(Description of the task) None of the pictures should be copied, though every line of the listing must be printed exactly.

(Dataset section)
......

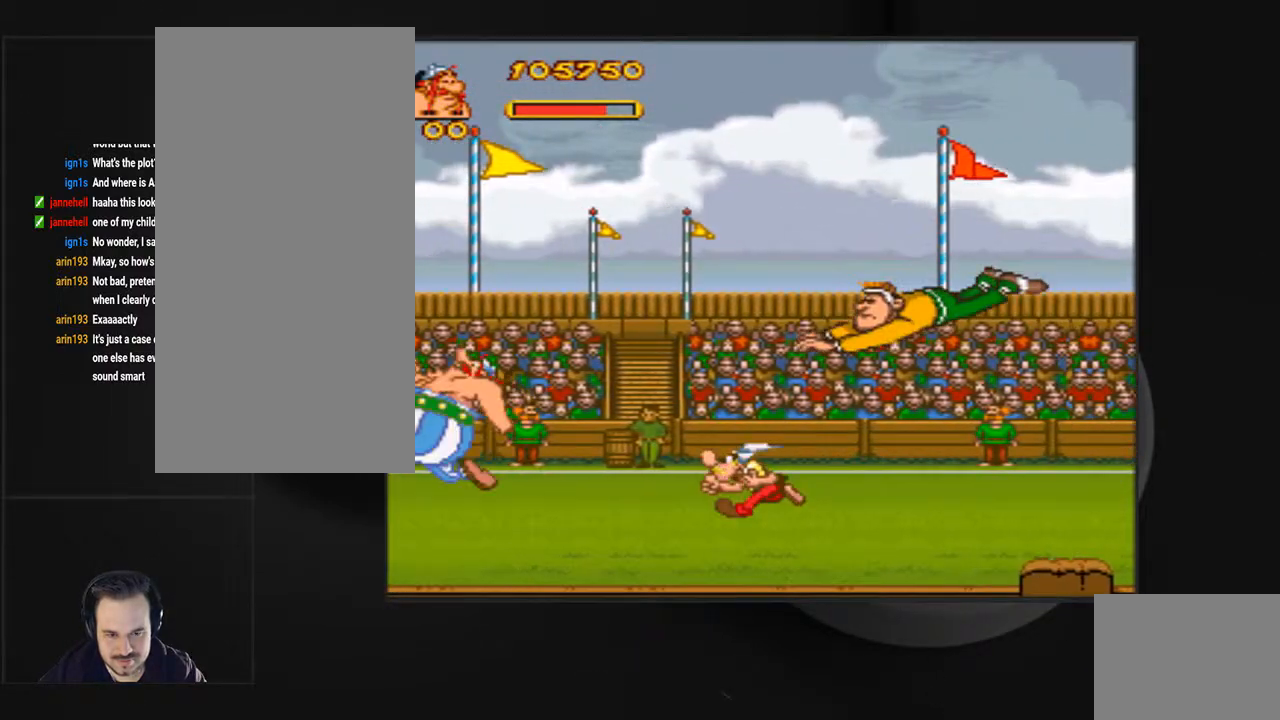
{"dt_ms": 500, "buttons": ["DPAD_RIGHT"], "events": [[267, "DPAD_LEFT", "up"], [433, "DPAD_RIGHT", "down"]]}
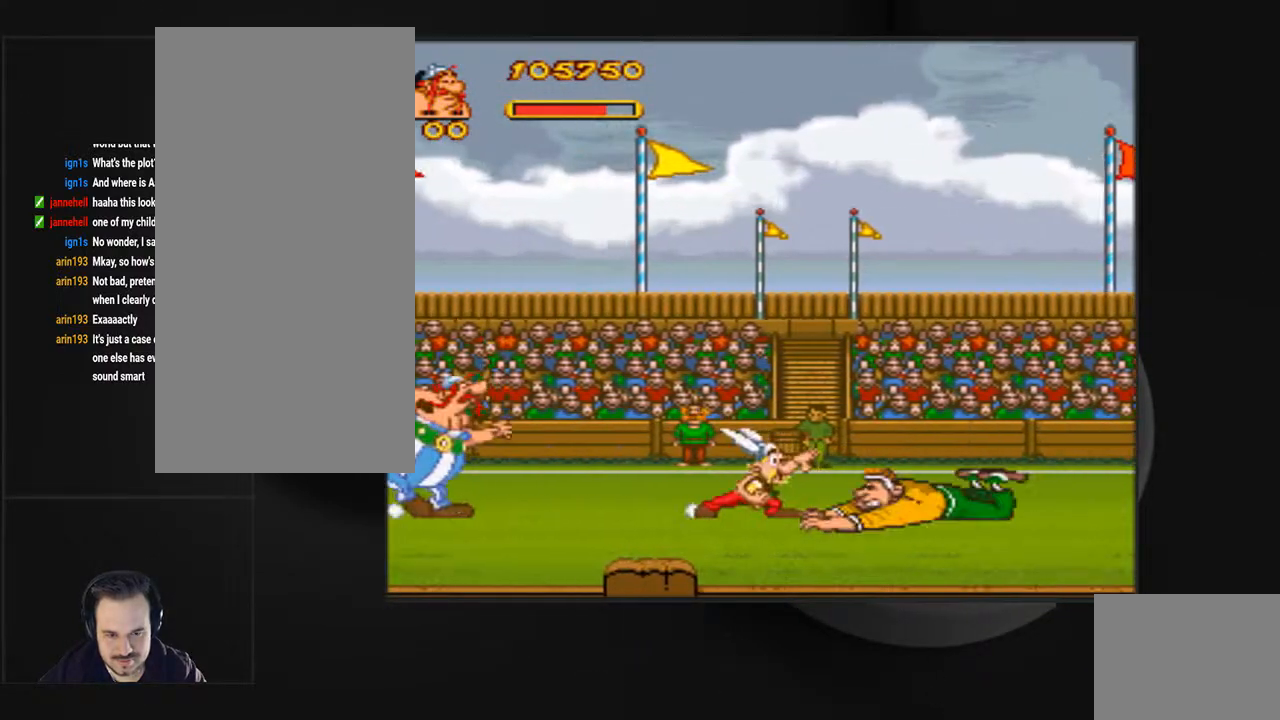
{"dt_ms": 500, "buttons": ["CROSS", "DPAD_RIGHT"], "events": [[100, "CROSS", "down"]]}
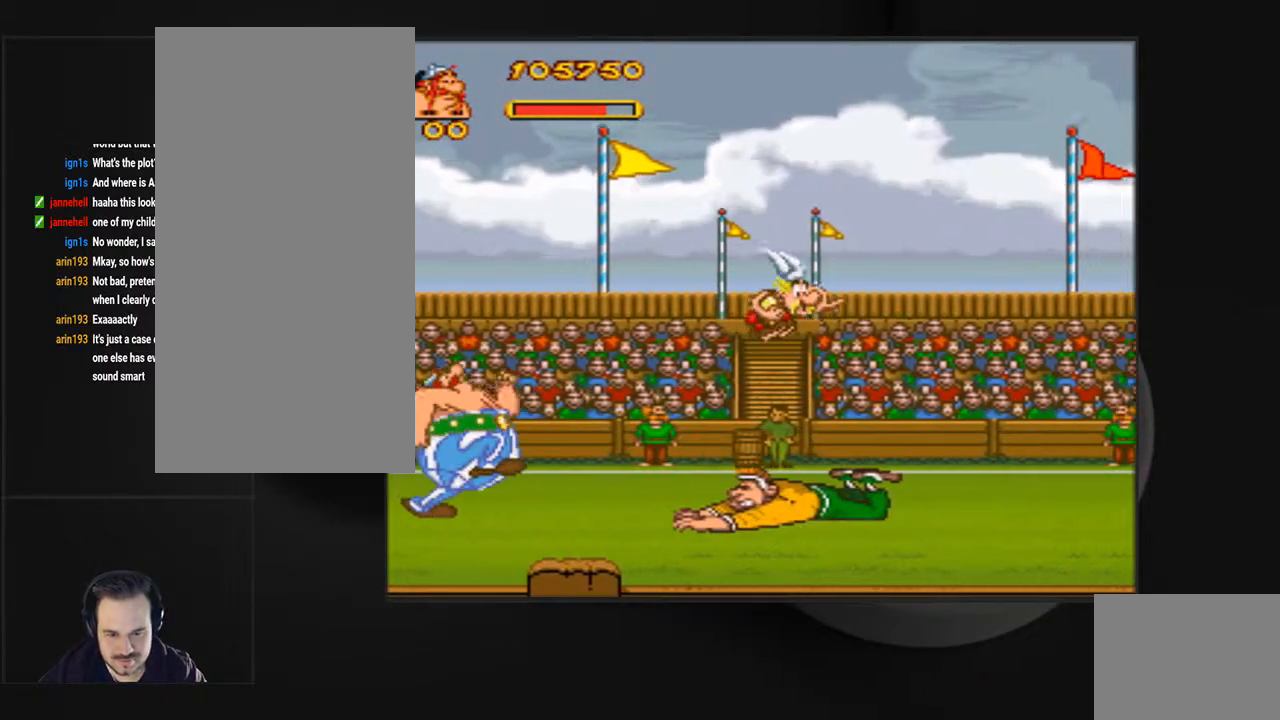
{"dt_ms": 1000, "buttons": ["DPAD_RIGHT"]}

......

(Answer for the task)
{"dt_ms": 500, "buttons": ["DPAD_RIGHT"], "events": [[267, "DPAD_LEFT", "up"], [433, "DPAD_RIGHT", "down"]]}
{"dt_ms": 500, "buttons": ["CROSS", "DPAD_RIGHT"], "events": [[100, "CROSS", "down"]]}
{"dt_ms": 1000, "buttons": ["DPAD_RIGHT"]}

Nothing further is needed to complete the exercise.